Cross to the calm southern inlet of Ago Bay: the Yokoyama panorama, a cruise among the pearl rafts, and a bayside lunch at the historic Shima Kanko Hotel, with a stay at Amanemu or the Bay Suites.

  1. Yokoyama Observatory

    1h
    横山展望台

    The classic viewpoint over Ago Bay, a sleek modern deck set on a low ridge above the water that takes in the whole drowned, island-scattered inlet at once — dozens of green islets, the dark lines of pearl-oyster rafts, and the open Pacific beyond. The bay is a ria coastline, where the sea has flooded old river valleys to leave a maze of sheltered water that is perfect for cultivating pearls, and from up here the scale of it is suddenly clear. There is a stylish little café on the deck for a coffee with the view; it is best in clear morning light.

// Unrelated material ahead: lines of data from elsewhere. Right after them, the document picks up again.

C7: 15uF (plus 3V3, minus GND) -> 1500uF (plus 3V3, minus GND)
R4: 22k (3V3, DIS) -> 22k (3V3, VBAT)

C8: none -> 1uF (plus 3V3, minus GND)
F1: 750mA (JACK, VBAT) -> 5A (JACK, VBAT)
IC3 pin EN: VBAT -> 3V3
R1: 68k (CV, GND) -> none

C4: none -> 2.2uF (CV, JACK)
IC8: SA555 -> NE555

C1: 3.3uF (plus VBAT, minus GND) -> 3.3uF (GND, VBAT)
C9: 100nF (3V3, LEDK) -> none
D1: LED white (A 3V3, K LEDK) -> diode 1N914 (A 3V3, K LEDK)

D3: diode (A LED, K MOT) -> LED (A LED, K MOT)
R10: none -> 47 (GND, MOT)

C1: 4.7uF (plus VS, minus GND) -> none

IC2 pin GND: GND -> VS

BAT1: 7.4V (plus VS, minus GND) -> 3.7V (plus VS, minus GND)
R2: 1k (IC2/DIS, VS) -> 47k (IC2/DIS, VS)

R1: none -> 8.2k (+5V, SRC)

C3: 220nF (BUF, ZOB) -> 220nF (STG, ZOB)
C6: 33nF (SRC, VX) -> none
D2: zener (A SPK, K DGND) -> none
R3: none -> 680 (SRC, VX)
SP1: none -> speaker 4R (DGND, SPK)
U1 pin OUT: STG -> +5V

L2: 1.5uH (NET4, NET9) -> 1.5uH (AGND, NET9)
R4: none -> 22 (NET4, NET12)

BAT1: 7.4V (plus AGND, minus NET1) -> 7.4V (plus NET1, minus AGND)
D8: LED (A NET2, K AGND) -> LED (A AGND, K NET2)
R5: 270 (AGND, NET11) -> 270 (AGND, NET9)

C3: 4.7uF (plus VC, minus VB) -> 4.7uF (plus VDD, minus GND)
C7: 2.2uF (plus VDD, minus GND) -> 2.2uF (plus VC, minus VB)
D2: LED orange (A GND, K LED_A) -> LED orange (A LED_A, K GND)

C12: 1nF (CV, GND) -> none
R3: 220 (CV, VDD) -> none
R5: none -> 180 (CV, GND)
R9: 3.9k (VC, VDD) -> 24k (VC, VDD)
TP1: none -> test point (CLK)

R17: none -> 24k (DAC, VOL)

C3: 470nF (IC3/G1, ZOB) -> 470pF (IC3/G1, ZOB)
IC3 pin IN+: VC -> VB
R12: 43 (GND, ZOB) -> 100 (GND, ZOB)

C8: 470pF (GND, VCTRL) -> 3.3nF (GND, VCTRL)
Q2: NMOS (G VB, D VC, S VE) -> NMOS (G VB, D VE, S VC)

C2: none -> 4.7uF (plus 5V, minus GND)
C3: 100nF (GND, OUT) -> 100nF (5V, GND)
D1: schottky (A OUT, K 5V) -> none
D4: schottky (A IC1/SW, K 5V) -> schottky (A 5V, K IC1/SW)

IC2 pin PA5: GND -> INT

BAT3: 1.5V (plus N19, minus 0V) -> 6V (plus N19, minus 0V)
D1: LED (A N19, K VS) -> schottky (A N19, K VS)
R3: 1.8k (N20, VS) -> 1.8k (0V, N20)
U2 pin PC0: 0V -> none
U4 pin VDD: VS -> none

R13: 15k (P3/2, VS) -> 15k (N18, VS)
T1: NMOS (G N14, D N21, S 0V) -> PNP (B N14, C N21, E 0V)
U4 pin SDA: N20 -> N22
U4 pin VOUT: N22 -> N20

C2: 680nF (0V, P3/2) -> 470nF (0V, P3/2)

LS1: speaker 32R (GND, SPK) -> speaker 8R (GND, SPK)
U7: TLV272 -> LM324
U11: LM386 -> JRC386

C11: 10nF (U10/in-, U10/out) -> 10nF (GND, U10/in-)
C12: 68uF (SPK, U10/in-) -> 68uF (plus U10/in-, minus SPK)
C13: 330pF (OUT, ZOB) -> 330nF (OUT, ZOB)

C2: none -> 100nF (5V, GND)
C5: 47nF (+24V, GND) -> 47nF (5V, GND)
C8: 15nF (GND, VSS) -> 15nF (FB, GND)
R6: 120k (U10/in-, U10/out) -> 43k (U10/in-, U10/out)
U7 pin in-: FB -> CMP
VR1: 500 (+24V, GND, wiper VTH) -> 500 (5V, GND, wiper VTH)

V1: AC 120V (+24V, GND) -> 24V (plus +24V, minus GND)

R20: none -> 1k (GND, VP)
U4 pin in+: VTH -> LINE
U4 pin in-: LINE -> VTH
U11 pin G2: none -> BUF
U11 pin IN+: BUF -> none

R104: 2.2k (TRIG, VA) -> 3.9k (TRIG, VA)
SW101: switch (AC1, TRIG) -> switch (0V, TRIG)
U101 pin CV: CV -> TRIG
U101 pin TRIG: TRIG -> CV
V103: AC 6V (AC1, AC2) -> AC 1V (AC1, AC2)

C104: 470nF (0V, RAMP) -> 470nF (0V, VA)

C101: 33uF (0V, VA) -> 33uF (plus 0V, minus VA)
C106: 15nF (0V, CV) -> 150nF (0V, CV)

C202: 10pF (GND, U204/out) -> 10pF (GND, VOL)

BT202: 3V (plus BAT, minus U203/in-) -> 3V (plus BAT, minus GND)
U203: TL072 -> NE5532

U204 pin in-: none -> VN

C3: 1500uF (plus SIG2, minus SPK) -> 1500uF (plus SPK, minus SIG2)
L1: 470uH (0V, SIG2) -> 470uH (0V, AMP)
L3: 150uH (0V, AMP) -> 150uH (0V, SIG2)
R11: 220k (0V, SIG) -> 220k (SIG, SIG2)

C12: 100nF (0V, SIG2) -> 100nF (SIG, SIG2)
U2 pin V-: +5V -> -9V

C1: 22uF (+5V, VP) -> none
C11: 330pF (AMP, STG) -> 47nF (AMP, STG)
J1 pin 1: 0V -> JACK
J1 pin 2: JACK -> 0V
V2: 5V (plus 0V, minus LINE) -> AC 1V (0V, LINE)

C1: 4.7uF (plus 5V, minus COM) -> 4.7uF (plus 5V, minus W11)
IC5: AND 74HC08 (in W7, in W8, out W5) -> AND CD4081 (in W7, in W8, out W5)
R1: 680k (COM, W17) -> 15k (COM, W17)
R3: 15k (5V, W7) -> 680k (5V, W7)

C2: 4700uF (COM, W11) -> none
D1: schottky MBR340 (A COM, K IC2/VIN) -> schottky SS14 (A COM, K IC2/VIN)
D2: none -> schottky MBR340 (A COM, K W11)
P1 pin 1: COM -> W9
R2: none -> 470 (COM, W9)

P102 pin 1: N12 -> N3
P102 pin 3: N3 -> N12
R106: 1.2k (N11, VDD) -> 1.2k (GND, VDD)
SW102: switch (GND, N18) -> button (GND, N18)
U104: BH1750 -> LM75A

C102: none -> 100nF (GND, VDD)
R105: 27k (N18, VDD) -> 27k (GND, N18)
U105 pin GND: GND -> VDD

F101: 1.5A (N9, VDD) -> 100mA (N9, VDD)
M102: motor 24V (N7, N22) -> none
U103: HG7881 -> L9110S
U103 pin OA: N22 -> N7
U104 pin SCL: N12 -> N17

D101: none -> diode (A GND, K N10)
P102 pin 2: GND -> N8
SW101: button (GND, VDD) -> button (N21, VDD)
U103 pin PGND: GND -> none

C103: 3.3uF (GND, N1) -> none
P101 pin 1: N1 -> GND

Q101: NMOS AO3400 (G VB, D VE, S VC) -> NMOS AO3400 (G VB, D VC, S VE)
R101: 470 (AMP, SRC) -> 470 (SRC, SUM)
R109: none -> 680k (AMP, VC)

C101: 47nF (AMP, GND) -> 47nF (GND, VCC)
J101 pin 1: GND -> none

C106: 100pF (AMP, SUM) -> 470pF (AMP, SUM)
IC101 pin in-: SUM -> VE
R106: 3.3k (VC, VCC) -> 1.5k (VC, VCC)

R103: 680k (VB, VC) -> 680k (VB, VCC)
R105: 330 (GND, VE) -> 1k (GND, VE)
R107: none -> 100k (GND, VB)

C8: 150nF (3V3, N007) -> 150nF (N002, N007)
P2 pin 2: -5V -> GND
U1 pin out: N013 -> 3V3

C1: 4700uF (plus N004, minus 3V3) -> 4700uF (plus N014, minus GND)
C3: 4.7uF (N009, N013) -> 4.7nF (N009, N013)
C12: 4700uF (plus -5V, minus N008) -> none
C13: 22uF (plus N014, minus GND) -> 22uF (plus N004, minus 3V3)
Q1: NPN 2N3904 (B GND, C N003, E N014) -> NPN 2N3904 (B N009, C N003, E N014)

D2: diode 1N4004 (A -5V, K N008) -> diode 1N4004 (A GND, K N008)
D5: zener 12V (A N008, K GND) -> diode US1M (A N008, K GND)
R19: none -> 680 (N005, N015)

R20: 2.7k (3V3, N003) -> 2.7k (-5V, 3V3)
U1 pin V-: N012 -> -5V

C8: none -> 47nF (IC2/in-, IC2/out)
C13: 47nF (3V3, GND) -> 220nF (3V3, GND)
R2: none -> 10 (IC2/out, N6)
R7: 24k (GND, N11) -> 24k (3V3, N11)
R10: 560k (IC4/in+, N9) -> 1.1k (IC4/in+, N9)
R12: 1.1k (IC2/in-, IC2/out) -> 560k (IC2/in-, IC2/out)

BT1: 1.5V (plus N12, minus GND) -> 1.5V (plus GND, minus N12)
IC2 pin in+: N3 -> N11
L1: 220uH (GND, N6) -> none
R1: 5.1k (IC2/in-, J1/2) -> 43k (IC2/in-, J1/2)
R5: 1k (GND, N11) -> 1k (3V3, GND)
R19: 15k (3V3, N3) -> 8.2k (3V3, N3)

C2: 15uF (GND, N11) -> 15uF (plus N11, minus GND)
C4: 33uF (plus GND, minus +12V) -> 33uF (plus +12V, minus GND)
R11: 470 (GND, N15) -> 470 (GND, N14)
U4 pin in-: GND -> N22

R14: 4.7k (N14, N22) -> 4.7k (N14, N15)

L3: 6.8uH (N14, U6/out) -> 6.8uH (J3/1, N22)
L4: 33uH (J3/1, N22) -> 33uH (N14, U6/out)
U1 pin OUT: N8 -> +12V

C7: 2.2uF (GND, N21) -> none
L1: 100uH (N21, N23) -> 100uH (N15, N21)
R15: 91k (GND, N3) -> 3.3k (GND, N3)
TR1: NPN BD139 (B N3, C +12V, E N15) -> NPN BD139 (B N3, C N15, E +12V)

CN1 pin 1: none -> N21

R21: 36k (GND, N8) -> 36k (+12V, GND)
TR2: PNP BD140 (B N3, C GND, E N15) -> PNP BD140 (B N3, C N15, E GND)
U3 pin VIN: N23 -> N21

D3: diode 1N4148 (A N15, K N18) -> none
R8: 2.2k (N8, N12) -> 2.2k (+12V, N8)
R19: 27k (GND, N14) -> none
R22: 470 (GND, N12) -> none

    Open daily, free; a shuttle runs up from Shima-Yokoyama station, or drive to the car park near the top. The deck and café are a short walk from the parking. Mornings are clearest before the haze builds. Allow about an hour with a coffee.

  2. Ago Bay Pearl-Raft Cruise (Kashikojima)

    50 min
    英虞湾 真珠筏クルーズ(賢島)

    A sightseeing cruise out from Kashikojima, the resort island at the end of the rail line, threading among the islets and the long rows of rafts where pearl oysters hang in the calm water on ropes. The boats — one a slightly kitsch galleon-styled vessel — make a loop of the bay with a stop at a pearl-culturing demonstration, where a technician opens an oyster and lifts out a pearl, and explains the patient three-or-four-year process behind every gem. It is an easy, scenic 50 minutes on the water that turns the view from Yokoyama into something you move through, and the best way to grasp how this quiet bay became the cradle of the cultured pearl.

    Departs several times daily from Kashikojima pier; about 50 minutes round trip with a pearl demonstration stop; fare around ¥1,600-1,800 adult (approx., 2026). Kashikojima is the terminus of the Kintetsu line. Check the timetable and buy tickets at the pier. Allow about 50 minutes plus boarding.

  3. Shima Kanko Hotel — La Mer Lunch

    1h 45m
    志摩観光ホテル — ラ・メールの昼食

    The grande dame of Ise-Shima, perched above Ago Bay on Kashikojima, the hotel that hosted the G7 leaders at the 2016 Ise-Shima Summit and the home of a celebrated style of French cooking built on the bay's own treasures. Its signature restaurant turns local spiny lobster, abalone and Matsuzaka beef into rich, classic dishes — the abalone steak and the lobster bisque are the things to order — served in a calm dining room with the water filling the windows. Lunch is open to non-staying guests by reservation, and it is the most elegant way to bring a day of pearls and ama to a close before continuing to your hotel for the night.

    Lunch by reservation, open to non-staying guests; course lunches roughly ¥10,000-18,000 per person (approx., 2026). On Kashikojima, a few minutes from the station and pier. Book ahead and allow about an hour and three-quarters. Smart-casual dress.